Ganey, Smith and Freedman, Circuit Judges.

Author: Ganey

GANEY, Circuit Judge

The libellant-appellant, Harold J. Moore, was an employee of Universal Stevedoring Company and was an invitee on the respondent's vessel, S.S. Shizuoka Maru, which was lying berthed at Port Newark, New Jersey, on March 2, 1962, in order to discharge its cargo. The libellant, a clerk, boarded the vessel in order to ascertain from the first mate the details of the cargo, in order to determine its disposition when placed on the dock. He ascended a steel stairway, went to the main deck, walked out a carpeted area and went up a second stairway, from the main deck, to the first mate's cabin on the bridge deck. He secured the necessary information, and returned to the main deck by another stairway at the opposite end of the bridge, near an area where the cargo was being unloaded. As he came within three or so steps of the bottom of the stairway, he slipped and fell on the main deck, falling on his back and sustaining injuries consisting of a sprained back and laceration of the musculature in the area of the sacroiliac joint.

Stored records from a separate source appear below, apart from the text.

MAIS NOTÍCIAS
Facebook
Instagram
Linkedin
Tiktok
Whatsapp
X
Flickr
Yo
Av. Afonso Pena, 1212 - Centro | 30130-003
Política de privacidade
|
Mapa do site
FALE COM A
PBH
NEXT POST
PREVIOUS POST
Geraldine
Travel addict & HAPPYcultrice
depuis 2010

The libellant claimed that the respondent was negligent and that the vessel was unseaworthy by reason of the presence of grease on the steps where he fell and also by reason of the failure of the respondent to provide a handrail for the safe descent of the steps. This constituted all of the evidence which libellant gave at a pretrial conference on May 28, 1963.

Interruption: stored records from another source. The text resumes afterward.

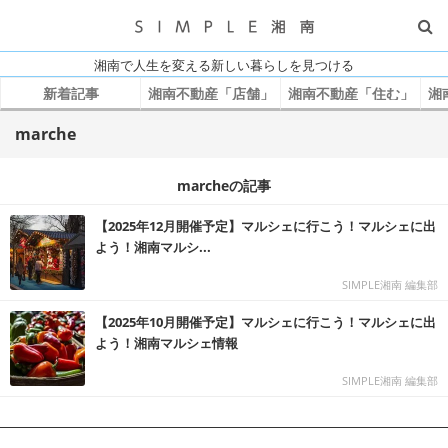
湘南で人生を変える新しい暮らしを見つける
新着記事
湘南不動産「店舗」
湘南不動産「住む」
湘
marche
marcheの記事
【2025年12月開催予定】マルシェに行こう！マルシェに出
よう！湘南マルシ...
SIMPLE湘南 編集部
【2025年10月開催予定】マルシェに行こう！マルシェに出
よう！湘南マルシェ情報
SIMPLE湘南 編集部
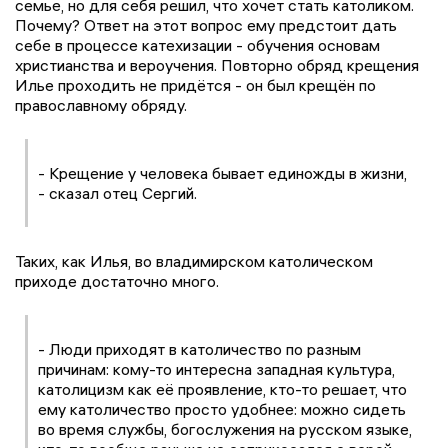
семье, но для себя решил, что хочет стать католиком.
Почему? Ответ на этот вопрос ему предстоит дать
себе в процессе катехизации - обучения основам
христианства и вероучения. Повторно обряд крещения
Илье проходить не придётся - он был крещён по
православному обряду.
- Крещение у человека бывает единожды в жизни,
- сказал отец Сергий.
Таких, как Илья, во владимирском католическом
приходе достаточно много.
- Люди приходят в католичество по разным
причинам: кому-то интересна западная культура,
католицизм как её проявление, кто-то решает, что
ему католичество просто удобнее: можно сидеть
во время службы, богослужения на русском языке,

At the trial of the case before the court without a jury, the libellant abandoned the contention that there was grease on the steps, which caused him to fall, and testified that the first mate had directed him down a stairway, which was not the same one he used to come up to the bridge deck to learn the details of the cargo's disposition from the first mate. Further, that while going down the steps, a rope or sling which had been used in unloading cargo, came within a few feet of him which caused him to dodge and by reason thereof, he fell on the main deck, sustaining the injuries adverted to above. It is to be noted that for the first time, which was at the trial, he told of being directed by the first mate to take the stairway which he used which he said was a hazardous one because it was without a railing and was an exit but was unsafe by reason of the unloading operation being there conducted. At the pretrial conference, the libellant did not allege that the first mate had directed him to use the stairway where he was allegedly injured, concerning which he testified at trial. The trial judge, however, did not strike this testimony but, in his findings of fact he rejected it as not credible. Moreover, there was testimony of grease being on the libellant's shoes after he fell, as testified to by one Paul Onufrak, a witness for the libellant, who said he examined libellant's shoes and found grease thereon. Nevertheless, it was testified to by the Master that there was no grease on the steps and, furthermore, that there was no greasy cargo aboard the ship. Later in the trial, since the libellant abandoned his original contention that there was grease on the steps which caused him to fall and so stated of record, one can only conclude that the grease on his shoes must have been picked up elsewhere and if it contributed, in any wise, to his fall, the condition of the stairway itself could not be considered as a cause for his alleged fall.

The trial court found that the absence of a handrail in the circumstances here obtaining, was not a proximate cause of the injuries he allegedly received by way of unseaworthiness or of negligence since he did not sustain his burden of proof with respect to the construction of the stairway, its pitch with respect to the plane of the deck, or that any governmental regulations or recognized practice dictated a ladder or stairway of its particular type of construction and so located and having the characteristics it did, should be provided with a handrail. These findings of fact on the record certainly are not clearly erroneous and will not be disturbed on appeal. McAllister v. United States, 348 U.S. 19, 75 S. Ct. 6, 99 L. Ed. 20 (1954); Brett v. J. M. Carras, Inc., 203 F.2d 451 (C.A. 3, 1953); Pennsylvania Railroad Company v. S.S. Marie Leonhardt, 320 F.2d 262 (C.A. 3, 1963).

Accordingly, the judgment of the lower court will be affirmed.